• PHASE 1: Concepts
  • This phase will study the general problem, the scope of the project (which data analytics routines we will focus on), use cases, the actors, the trust/adversary model, and the requirements (user and technical requirements).
  • This phase will also review the state of the art in privacy preserving data analytics and identify the limitations of existing techniques with respect to the requirements, the use cases and the adversary model.

 

  • PHASE 2: Design of the modules and the platform
  • We will first design the “atomic” privacy preserving data analytics modules. Based on the identification of the gaps existing between previous work and the requirements, we will select or develop new cryptographic modules that solve the problems characterized in PHASE 1.
  • In parallel, this phase will delineate the architecture of the integrated platform that will combine the several modules in a single offering.
  • Moreover, we will specify the design components of the dashboard of the platform with respect to the requirements and the use cases defined in PHASE 1.

 

  • PHASE 3: Implementation of the modules and the platform
  • We will deploy the modules, the underlying cryptographic primitives, and the platform.

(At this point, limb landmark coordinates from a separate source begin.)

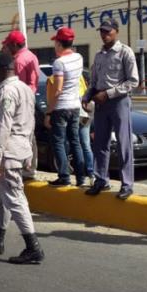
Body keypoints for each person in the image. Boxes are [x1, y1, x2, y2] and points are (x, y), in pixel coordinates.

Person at [0, 53, 44, 264]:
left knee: (14, 199)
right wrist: (29, 152)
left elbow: (2, 126)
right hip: (20, 149)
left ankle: (33, 247)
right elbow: (30, 122)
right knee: (3, 198)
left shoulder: (7, 91)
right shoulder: (25, 88)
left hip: (7, 153)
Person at [83, 18, 139, 200]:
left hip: (119, 102)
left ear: (116, 31)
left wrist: (108, 94)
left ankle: (127, 184)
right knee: (100, 144)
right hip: (100, 103)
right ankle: (101, 180)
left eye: (108, 31)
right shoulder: (99, 55)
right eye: (102, 31)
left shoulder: (125, 52)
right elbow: (94, 81)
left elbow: (133, 81)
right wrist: (86, 96)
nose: (104, 35)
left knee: (123, 144)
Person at [45, 26, 85, 187]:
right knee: (75, 142)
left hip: (61, 107)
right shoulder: (79, 57)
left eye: (55, 42)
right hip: (75, 106)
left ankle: (64, 176)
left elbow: (58, 89)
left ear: (60, 44)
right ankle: (81, 178)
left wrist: (49, 111)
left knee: (59, 143)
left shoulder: (59, 63)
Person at [1, 30, 40, 179]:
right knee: (30, 134)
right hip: (29, 100)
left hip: (20, 101)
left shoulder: (18, 60)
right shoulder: (31, 56)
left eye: (9, 45)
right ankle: (31, 167)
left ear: (15, 45)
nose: (8, 48)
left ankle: (25, 167)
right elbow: (34, 82)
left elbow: (17, 83)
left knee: (18, 134)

We will make the suitable implementation choices (programming language, framework, software, hardware, or any other available tools, etc.) to deliver solutions that practically satisfy the requirements identified in PHASE 1 and which adopt the design approaches characterized in PHASE 2.

 

  • PHASE 4: Validation against the use cases
  • A proper validation roadmap will be first defined. We will also identify the validation criteria.
  • The actual validation procedure will be performed. Conclusion and recommendations will be derived.

 

  • PHASE 5 (transversal PHASE): Dissemination and exploitation.
  • Throughout the project, we will promote the project’s objectives, innovation aspects and results in order to ensure awareness of the target communities with respect to privacy preserving data analytics.
  • PAPAYA results will be promoted within industrial partners (MCI, ORA, IBM, and ATOS) to ensure the alignments between industrial requirements and the project's outcomes so as to ease integration.
  • We will also aim at developing and maintaining a sustainable exploitation plan of the project’s outcomes and at initiating knowledge transfer towards the target stakeholders.